Word for word, reproduce each line of the data below, omitting every image.

Top of Dataset extract

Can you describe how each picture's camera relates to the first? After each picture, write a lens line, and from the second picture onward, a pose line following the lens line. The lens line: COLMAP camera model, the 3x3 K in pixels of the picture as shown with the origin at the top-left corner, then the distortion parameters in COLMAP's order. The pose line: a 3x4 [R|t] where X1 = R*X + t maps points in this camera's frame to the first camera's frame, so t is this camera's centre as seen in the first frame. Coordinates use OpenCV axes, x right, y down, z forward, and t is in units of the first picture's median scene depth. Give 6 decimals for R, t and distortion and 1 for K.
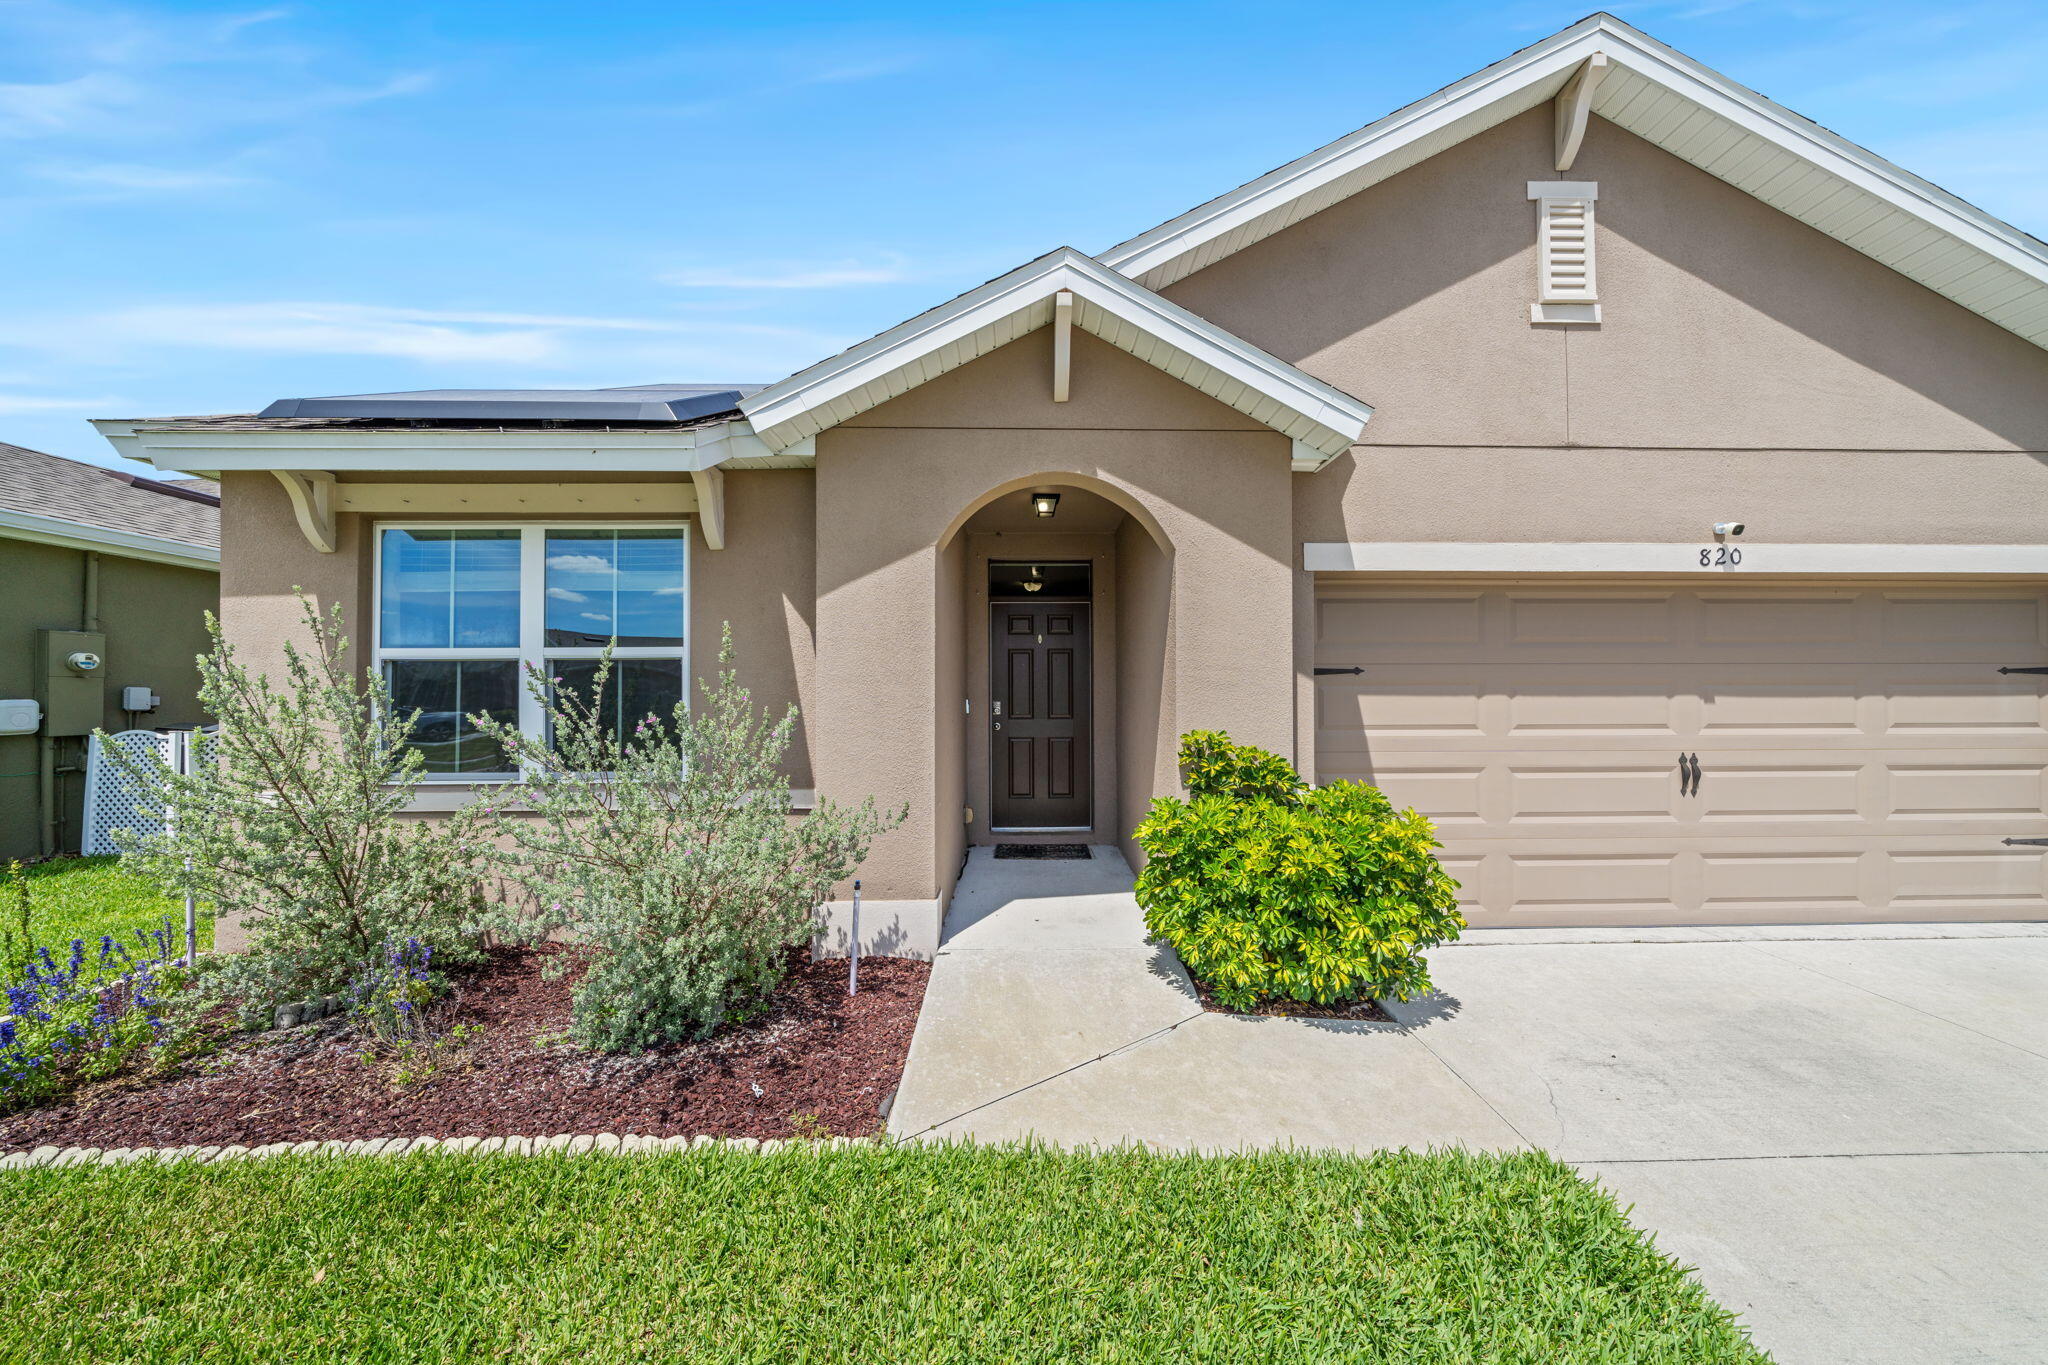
lens RADIAL K [[697.9, 0, 1030.3], [0, 697.9, 687.0], [0, 0, 1]] dist [-0.004535, -0.000047]
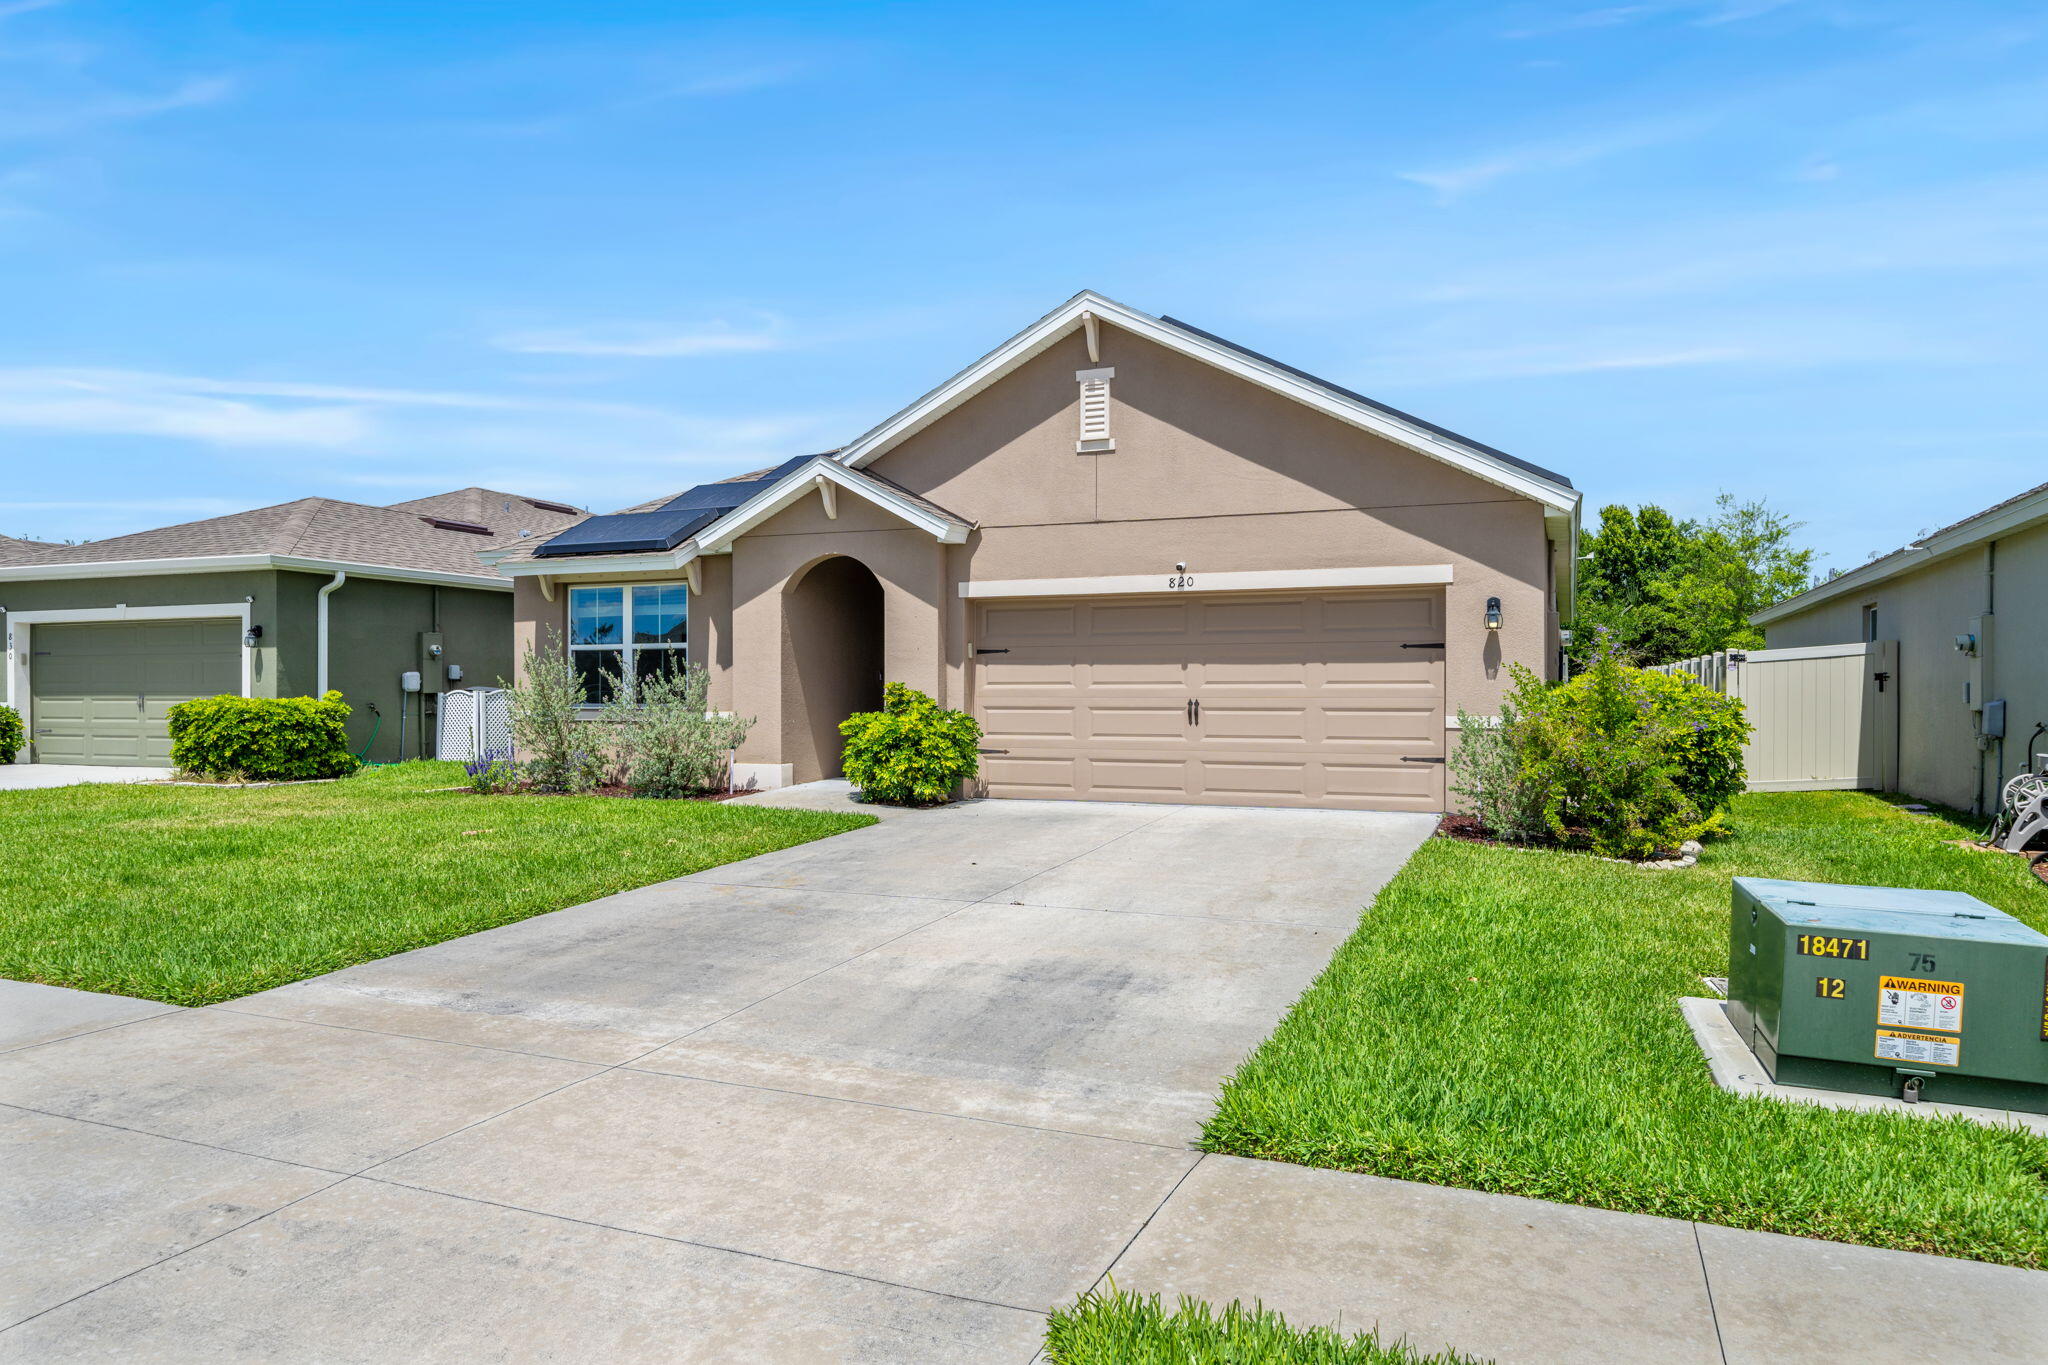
lens RADIAL K [[1290.8, 0, 1024.0], [0, 1290.8, 682.5], [0, 0, 1]] dist [0.004071, -0.000027]
pose [[0.915845, 0.000317, -0.401533, 1.920677], [0.004333, 0.999934, 0.010674, 0.023483], [0.401510, -0.011516, 0.915782, -2.062908]]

Bottom of Dataset extract

• _Your response_:
Can you describe how each picture's camera relates to the first? After each picture, write a lens line, and from the second picture onward, a pose line following the lens line. The lens line: COLMAP camera model, the 3x3 K in pixels of the picture as shown with the origin at the top-left corner, then the distortion parameters in COLMAP's order. The pose line: a 3x4 [R|t] where X1 = R*X + t maps points in this camera's frame to the first camera's frame, so t is this camera's centre as seen in the first frame. Coordinates use OpenCV axes, x right, y down, z forward, and t is in units of the first picture's median scene depth. Give 6 decimals for R, t and distortion and 1 for K.
lens RADIAL K [[697.9, 0, 1030.3], [0, 697.9, 687.0], [0, 0, 1]] dist [-0.004535, -0.000047]
lens RADIAL K [[1290.8, 0, 1024.0], [0, 1290.8, 682.5], [0, 0, 1]] dist [0.004071, -0.000027]
pose [[0.915845, 0.000317, -0.401533, 1.920677], [0.004333, 0.999934, 0.010674, 0.023483], [0.401510, -0.011516, 0.915782, -2.062908]]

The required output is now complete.